Denis Kipkoech

Personal information
- Full name: Denis Kipkoech Kemboi
- Nationality: Kenya
- Born: 5 June 2006 (age 20)

Sport
- Sport: Athletics
- Event: long distance running

Achievements and titles
- Personal best(s): 3000m: 7:48.48 (Nairobi, 2024) 5000m: 13:03.17 (Zagreb, 2025)

Medal record
Men's athletics
Representing Kenya
World U20 Championships
| Silver medal – second place | 2024 Lima | 3000m |
African U20 Championships
| Gold medal – first place | 2025 Abeokuta | 5000m |
World Cross Country Championships
| Silver medal – second place | 2026 Tallahassee | Senior team |

= Denis Kipkoech =

Kenyan runner (born 2006)

Denis Kipkoech Kemboi (born 5 June 2006) is a Kenyan long-distance runner. He was a silver medalist at the 2024 World Athletics U20 Championships over 3000 metres.

==Biography==
He ran a personal best 7:48.48 for the 3000 metres to finish runner-up to Clinton Kimutai Ngetich at the Kenyan U20 Championships national trials in June 2024. He won the silver medal behind Norwegian Andreas Fjeld Halvorsen in the 3000 metres at the 2024 World Athletics U20 Championships in Lima, Peru in August 2024, finishing in a time of 8:20.79, after leading the race on the final lap.

He ran a personal best 13:03.17 to win the 5000 metres at the World Athletics Continental Tour Gold meeting in Zagreb on 24 May 2025, finishing ahead of compatriot Andrew Kiptoo Alamisi and Ethiopia’s Biniam Mehary, moving from third to first place in the last 100 metres.

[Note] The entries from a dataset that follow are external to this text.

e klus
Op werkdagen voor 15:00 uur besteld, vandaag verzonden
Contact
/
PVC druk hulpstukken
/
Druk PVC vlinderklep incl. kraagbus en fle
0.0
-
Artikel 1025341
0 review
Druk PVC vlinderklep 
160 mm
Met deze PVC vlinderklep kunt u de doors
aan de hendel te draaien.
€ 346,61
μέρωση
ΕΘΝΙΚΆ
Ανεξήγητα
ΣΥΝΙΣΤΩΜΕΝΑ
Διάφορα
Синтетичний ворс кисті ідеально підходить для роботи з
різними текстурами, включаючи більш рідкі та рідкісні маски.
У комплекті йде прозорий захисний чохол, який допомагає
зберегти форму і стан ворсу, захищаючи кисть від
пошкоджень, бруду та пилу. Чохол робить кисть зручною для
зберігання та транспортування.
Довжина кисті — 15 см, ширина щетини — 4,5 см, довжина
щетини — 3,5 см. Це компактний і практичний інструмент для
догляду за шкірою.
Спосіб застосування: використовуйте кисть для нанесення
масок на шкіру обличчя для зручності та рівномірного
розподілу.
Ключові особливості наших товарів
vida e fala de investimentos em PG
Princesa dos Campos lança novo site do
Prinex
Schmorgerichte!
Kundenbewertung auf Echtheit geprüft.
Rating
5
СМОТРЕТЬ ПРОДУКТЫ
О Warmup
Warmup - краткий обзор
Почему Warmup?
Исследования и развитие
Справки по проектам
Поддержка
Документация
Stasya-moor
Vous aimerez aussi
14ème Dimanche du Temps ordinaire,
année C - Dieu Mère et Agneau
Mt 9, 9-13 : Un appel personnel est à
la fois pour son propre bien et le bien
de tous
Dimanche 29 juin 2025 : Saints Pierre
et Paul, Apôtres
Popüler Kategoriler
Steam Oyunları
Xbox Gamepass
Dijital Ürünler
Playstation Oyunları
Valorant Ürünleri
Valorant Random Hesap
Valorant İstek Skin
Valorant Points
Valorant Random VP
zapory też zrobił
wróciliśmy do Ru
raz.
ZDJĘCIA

He finished in sixth place over 5000 metres in Stockholm at the 2025 BAUHAUS-galan event, part of the 2025 Diamond League. In June 2025, he won the Kenyan under-20 trials over 5000 metres. He subsequently won the gold medal in the 5000 metres at the African U20 Championships the following month. He had a top-ten finish over 5000 metres at the 2025 Athletissima in wet conditions in Lausanne, Switzerland, in August 1025.

He placed third behind Daniel Ebenyo and Kevin Chesang at the Kenyan Cross Country Championships over 10 km in Eldoret on 25 October 2025. He finished third behind Rodrigue Kwizera and Andrew Alamisi at the Cross Internacional de Itálica in Spain, in November 2025, a World Athletics Cross Country Tour Gold race. He was subsequently selected to represent Kenya at the 2026 World Athletics Cross Country Championships in Tallahassee, United States, where he placed ninth overall, winning the silver medal with Kenya in the team competition.